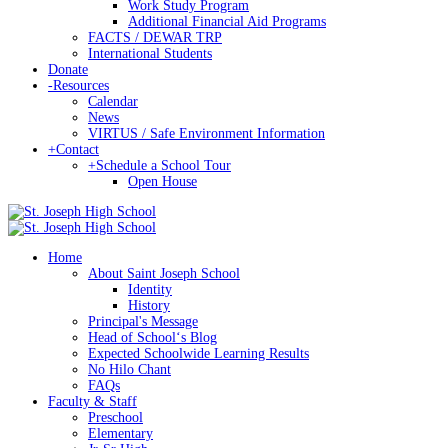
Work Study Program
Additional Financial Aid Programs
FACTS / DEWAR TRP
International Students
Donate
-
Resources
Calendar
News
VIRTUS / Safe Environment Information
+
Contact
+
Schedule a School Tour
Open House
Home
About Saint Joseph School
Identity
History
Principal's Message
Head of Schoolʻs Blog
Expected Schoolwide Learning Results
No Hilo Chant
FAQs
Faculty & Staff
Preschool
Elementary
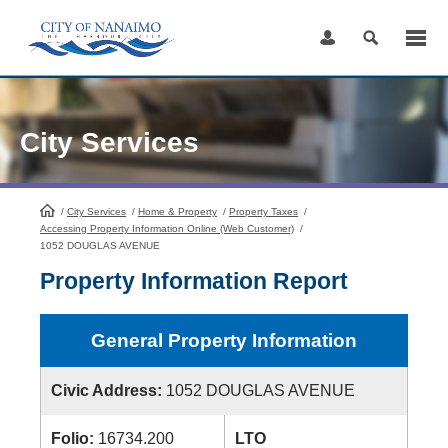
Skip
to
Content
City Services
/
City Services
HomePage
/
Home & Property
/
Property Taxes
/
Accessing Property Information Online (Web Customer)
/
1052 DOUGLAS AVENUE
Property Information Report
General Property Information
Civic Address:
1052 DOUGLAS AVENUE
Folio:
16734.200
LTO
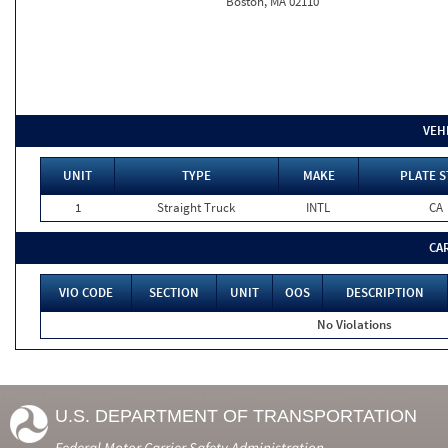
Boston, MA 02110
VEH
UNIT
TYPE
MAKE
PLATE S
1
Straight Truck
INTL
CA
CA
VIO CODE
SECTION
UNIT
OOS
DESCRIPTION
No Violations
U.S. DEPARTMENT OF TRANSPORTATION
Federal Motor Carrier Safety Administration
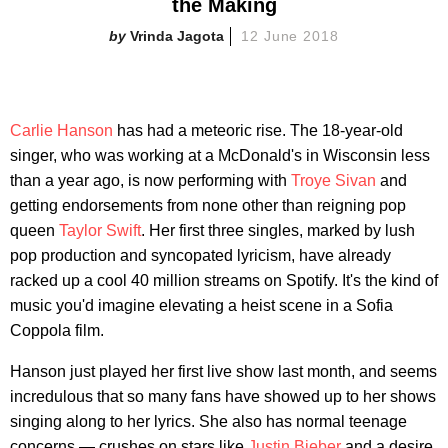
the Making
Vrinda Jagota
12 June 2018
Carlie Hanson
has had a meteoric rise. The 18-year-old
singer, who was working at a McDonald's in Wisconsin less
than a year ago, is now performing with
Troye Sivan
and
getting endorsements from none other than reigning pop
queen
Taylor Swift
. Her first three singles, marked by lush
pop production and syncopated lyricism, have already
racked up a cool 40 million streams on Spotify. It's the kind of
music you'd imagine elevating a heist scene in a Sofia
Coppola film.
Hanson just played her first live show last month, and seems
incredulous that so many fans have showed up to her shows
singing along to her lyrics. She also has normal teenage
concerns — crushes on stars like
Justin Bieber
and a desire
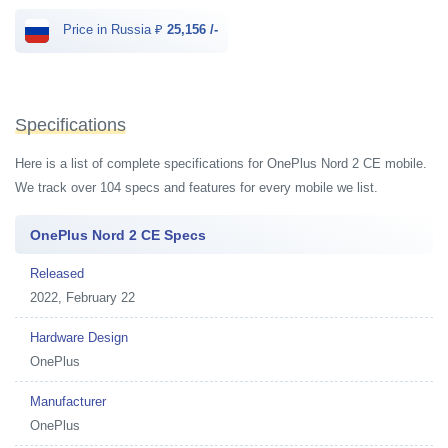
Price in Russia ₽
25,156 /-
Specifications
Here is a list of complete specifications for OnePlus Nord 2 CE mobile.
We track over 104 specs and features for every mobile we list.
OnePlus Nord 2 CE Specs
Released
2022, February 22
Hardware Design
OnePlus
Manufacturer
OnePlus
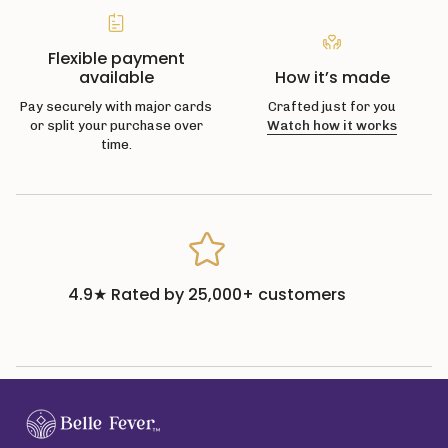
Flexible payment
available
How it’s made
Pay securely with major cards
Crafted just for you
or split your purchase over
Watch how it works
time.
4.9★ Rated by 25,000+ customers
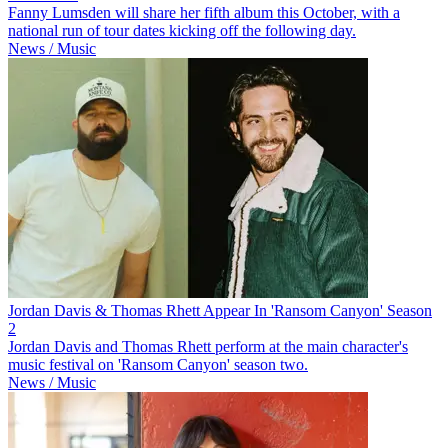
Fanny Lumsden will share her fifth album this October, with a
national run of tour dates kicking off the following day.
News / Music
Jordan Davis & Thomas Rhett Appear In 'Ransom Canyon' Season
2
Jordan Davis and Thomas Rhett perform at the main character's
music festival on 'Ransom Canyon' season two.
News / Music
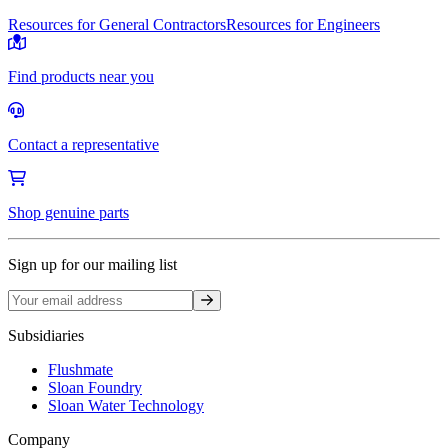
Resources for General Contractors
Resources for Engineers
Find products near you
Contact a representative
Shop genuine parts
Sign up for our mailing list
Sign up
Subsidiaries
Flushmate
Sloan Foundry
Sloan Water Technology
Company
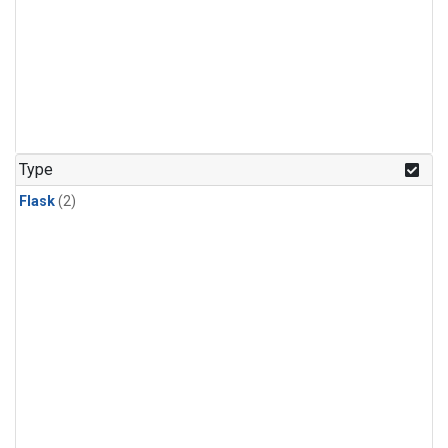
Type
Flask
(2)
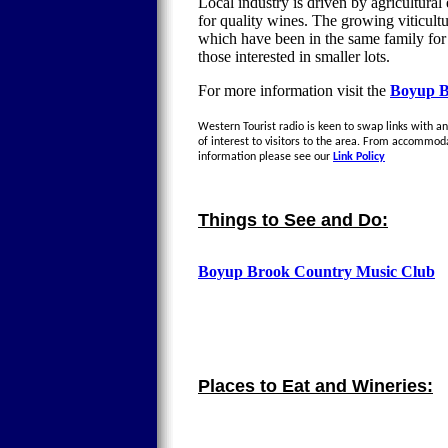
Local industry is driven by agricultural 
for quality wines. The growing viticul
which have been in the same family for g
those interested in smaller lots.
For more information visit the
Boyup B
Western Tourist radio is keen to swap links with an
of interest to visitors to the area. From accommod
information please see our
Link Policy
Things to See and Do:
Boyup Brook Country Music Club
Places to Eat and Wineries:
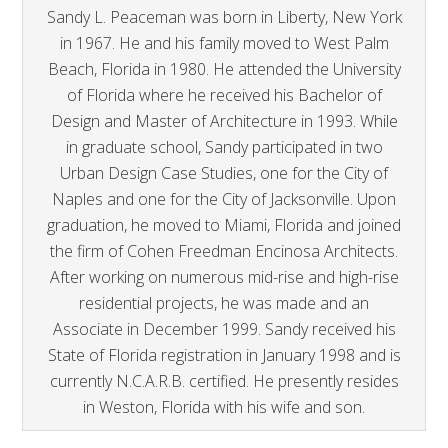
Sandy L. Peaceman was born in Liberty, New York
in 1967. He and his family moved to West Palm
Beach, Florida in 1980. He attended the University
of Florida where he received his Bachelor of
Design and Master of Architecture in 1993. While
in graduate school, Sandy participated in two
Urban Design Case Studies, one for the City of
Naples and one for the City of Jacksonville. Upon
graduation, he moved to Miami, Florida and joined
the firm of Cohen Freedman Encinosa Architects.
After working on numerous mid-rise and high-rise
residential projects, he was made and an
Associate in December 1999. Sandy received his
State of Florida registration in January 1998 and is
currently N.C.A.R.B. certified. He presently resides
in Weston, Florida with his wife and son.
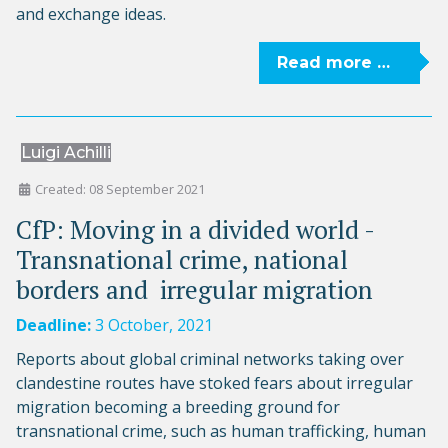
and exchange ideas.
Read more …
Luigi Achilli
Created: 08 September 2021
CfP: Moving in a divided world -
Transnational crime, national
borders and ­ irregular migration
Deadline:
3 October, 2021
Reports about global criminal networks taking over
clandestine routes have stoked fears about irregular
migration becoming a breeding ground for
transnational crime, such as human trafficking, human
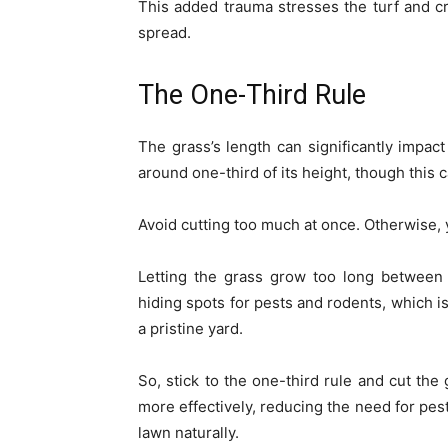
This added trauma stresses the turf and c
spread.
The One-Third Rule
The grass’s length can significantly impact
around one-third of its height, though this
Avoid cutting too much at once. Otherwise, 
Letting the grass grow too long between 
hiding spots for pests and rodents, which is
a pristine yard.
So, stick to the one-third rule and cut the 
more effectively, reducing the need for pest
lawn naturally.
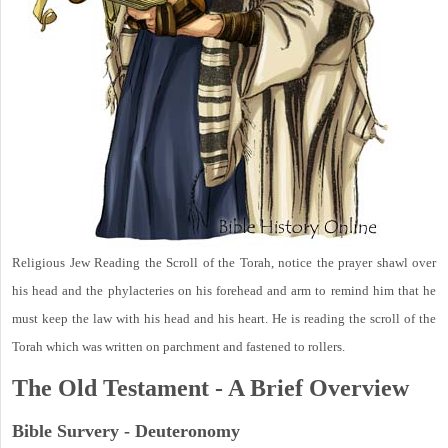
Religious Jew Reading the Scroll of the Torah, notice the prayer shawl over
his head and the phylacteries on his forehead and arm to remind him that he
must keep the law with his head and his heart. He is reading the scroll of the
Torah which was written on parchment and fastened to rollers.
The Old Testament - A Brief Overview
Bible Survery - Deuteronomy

- - - -

▶ _YOUR INSTRUCTIONS_: Your copy should start at the line with "The grass’s length can significantly impact", stop at the last line of the listing above, match exactly, and contain no pictures.

▶ _TASK ANSWER_:
The grass’s length can significantly impact
around one-third of its height, though this
Avoid cutting too much at once. Otherwise, 
Letting the grass grow too long between 
hiding spots for pests and rodents, which is
a pristine yard.
So, stick to the one-third rule and cut the 
more effectively, reducing the need for pest
lawn naturally.
Religious Jew Reading the Scroll of the Torah, notice the prayer shawl over
his head and the phylacteries on his forehead and arm to remind him that he
must keep the law with his head and his heart. He is reading the scroll of the
Torah which was written on parchment and fastened to rollers.
The Old Testament - A Brief Overview
Bible Survery - Deuteronomy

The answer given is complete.